Not long after that we drove home, had the uneventful accident, and then went about our daily routines. Even still, the experience kept its roost in the forefront on my mind. I felt joy and peace but I knew there was something more to unearth.
I found it a couple of days later. I was reading and doing my devotions when I stumbled across a passage that I had seen before. This time however it jumped out at me in a new meaning. God does that you know. We can read things over and over again and then all of a sudden it makes sense and we wonder, "Wow why didn't I see that before?" It is because we weren't ready for it before.

I read in John 12:47
"If anyone hears my teachings and fails to observe them [does not keep them but disregards them], it is not I who judges him.

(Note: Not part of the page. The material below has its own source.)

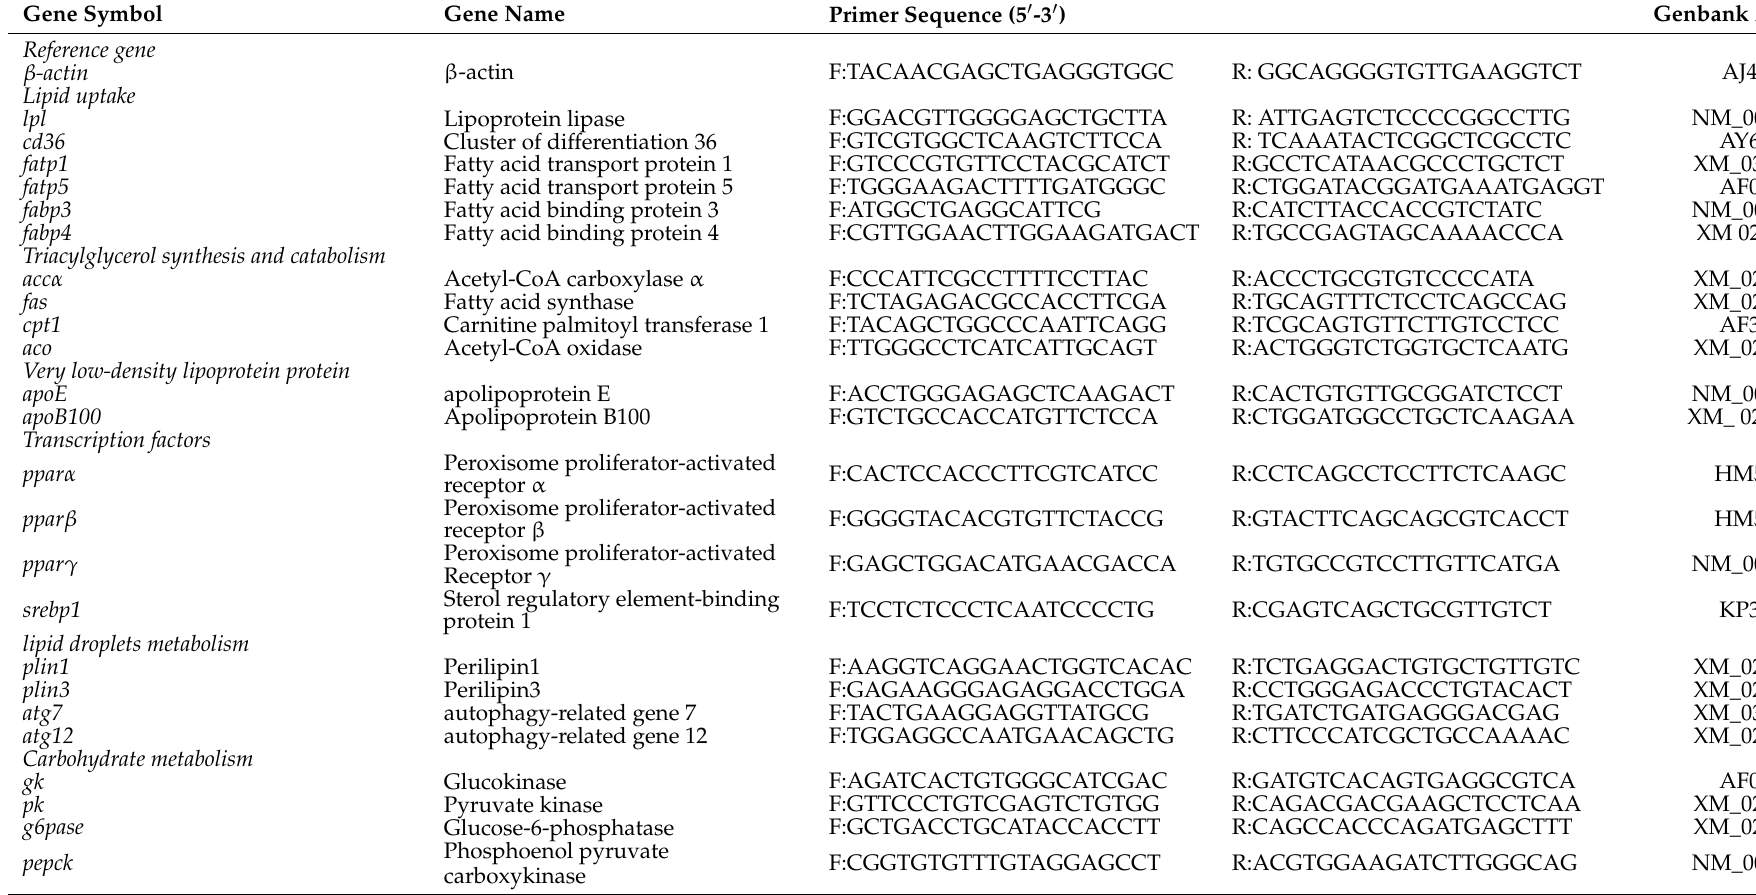
Table 2. Primer sequences for real-time quantitative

For I have not come to judge and condemn and to pass sentence and to inflict penalty on the world, but to save the world."

Now, I know that if I read that in context with the text of the chapter there is a different meaning to be had. But when my eyes hit on that sentence I clearly heard in my head, "See I even told you here. I do not condemn you....so don't you condemn you. I am in your life to save you and delight in you."

My perspective on God .... on me .....is changing.
I knew He felt that way about others but I wouldn't accept it for me.

I have been struggling for days on how to put all of this into words. I don't know how to wrap it all up except to say this....

Our experiences big and small are meant to help us grow individually and help one another grow in encouragement. If there is something here that created a spark in you, please take hold of it and fan it into a flame. God loves YOU with an everlasting love and he delights in being with YOU.

Thursday, June 4, 2009

Alligator In The Road......

Last Saturday we were with a group of friends coming back from an out of town day trip. It was a church event so we were driving one of the church vehicles and my hubby was tagged to be driver for the large passenger suburban.
That was completely a God guided decision because I don't think that anyone else would have been as fast in the reflexes as he was when the passenger drive tire blew on the freeway while we were going 65mph.


Thankfully, after driving semi-trucks for the last 15 years, Hubby has had lots of experience with tires blowing and how to handle large vehicles.

When the tire blew, it riped off the running board and tore out a secondary hose from the radiator. It could have been a horrible event but it wasn't. All six of us inside were completely unharmed and no other cars were involved as we pulled over on the shoulder.


There was even godly provision in cleaning up. Just the day before, our pastor had decided to buy a couple of gallons of antifreeze to keep in the back of the car for any emergencies that might come up. Also purchased was a container of that orange hand goop for easy grease cleaning as well as a roll of those industrial blue grease towels.
Hubby was able to change the tire, re-attach the hose with a clamp, and fill the radiator. Then we drove home safe and sound. Amazing huh? The suburban was even in good enough shape to do the Sunday morning trailer haul (we rent a building for church and keep all of our things in a huge trailer so that we can set up every Sunday morning).
Goodness, when I think of all the things that could have happened with our non-accident it sets me in awe. The mighty god of the universe that is so big that He can be in all places at all times.....placed His hands around our vehicle and guided us to safety.